| PROBLEM DESCRIPTION |
In the records below, the line with "App should allow" opens the range and the line with "The app should provide" closes it; print that range exactly and nothing else.

| LISTED RECORDS |
────
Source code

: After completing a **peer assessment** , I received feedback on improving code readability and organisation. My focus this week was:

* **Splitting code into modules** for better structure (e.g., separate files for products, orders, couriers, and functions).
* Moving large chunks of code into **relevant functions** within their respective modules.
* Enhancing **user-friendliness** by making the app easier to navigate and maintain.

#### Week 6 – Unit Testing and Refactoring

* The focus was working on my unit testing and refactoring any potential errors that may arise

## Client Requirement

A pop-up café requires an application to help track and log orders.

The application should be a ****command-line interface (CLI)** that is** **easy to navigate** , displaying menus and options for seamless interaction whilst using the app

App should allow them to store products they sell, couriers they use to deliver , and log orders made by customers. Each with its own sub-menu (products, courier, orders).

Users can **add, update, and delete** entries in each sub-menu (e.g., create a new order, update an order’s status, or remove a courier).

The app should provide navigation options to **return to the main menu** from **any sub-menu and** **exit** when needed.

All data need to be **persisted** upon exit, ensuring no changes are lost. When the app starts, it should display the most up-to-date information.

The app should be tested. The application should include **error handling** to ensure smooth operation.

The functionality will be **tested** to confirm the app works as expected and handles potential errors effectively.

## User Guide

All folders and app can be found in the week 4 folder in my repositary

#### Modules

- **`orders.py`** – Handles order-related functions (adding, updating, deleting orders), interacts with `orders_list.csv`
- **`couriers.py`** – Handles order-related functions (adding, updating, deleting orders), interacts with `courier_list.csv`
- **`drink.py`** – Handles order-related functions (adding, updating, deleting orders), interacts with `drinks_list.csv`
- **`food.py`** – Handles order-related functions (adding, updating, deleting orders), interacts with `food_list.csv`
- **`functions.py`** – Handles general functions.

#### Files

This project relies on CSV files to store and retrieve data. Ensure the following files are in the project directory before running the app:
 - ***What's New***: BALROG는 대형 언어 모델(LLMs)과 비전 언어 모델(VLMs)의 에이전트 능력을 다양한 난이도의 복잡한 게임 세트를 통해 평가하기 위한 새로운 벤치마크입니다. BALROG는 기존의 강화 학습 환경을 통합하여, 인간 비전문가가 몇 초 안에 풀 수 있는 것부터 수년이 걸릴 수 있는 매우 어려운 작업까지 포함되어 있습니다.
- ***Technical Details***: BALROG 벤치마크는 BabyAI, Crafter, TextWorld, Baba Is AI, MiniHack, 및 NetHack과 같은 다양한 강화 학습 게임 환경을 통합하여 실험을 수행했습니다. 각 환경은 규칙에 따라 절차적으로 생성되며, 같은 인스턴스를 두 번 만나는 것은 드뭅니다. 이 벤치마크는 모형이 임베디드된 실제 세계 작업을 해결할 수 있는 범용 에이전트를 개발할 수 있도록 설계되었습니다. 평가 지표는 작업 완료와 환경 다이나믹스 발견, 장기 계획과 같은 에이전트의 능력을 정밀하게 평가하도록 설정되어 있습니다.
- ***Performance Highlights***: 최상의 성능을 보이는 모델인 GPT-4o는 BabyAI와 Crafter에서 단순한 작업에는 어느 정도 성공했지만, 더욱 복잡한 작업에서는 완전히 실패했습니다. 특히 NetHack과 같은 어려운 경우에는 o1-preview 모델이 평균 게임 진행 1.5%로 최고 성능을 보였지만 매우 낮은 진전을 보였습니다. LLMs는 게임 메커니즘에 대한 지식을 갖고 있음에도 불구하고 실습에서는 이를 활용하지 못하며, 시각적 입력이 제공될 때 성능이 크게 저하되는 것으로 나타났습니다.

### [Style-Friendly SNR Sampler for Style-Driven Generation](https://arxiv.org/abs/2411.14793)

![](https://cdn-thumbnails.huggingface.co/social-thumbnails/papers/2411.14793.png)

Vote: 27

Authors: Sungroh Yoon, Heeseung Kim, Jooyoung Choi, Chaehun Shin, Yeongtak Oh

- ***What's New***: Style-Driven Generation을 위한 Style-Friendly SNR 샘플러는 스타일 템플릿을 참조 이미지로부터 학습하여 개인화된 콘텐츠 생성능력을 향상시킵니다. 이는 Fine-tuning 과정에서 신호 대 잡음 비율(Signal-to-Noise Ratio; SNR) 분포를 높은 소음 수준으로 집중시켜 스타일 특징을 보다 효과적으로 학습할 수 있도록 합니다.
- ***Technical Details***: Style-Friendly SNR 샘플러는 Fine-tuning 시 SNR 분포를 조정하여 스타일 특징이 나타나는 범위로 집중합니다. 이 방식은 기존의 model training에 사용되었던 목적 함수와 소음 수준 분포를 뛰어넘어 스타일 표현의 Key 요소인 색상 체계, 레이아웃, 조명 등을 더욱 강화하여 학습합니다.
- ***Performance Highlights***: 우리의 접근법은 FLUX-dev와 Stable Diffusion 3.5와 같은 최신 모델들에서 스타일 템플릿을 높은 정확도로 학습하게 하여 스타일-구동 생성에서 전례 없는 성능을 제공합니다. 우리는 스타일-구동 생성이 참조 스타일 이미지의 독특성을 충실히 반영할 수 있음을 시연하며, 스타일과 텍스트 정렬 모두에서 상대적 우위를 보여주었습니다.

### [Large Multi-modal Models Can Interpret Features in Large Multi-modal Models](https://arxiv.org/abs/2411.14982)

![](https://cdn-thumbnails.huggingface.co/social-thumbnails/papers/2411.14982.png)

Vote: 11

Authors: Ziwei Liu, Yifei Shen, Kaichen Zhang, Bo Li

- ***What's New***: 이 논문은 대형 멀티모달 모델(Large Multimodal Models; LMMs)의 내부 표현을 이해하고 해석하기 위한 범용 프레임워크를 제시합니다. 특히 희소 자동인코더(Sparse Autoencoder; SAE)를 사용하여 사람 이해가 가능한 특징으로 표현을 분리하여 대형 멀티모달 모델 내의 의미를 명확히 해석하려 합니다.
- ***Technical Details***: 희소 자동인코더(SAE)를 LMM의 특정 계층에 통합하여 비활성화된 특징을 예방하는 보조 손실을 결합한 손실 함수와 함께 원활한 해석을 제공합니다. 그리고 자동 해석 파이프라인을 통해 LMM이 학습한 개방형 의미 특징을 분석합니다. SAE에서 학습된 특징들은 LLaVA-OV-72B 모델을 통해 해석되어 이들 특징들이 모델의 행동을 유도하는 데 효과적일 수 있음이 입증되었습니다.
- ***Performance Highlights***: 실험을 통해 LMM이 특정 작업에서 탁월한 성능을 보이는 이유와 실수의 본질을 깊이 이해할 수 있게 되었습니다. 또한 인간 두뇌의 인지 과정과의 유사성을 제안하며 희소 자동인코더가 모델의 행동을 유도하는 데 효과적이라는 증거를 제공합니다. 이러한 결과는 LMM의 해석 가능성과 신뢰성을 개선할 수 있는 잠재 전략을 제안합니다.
────
| ANSWER BOX |
App should allow them to store products they sell, couriers they use to deliver , and log orders made by customers. Each with its own sub-menu (products, courier, orders).

Users can **add, update, and delete** entries in each sub-menu (e.g., create a new order, update an order’s status, or remove a courier).

The app should provide navigation options to **return to the main menu** from **any sub-menu and** **exit** when needed.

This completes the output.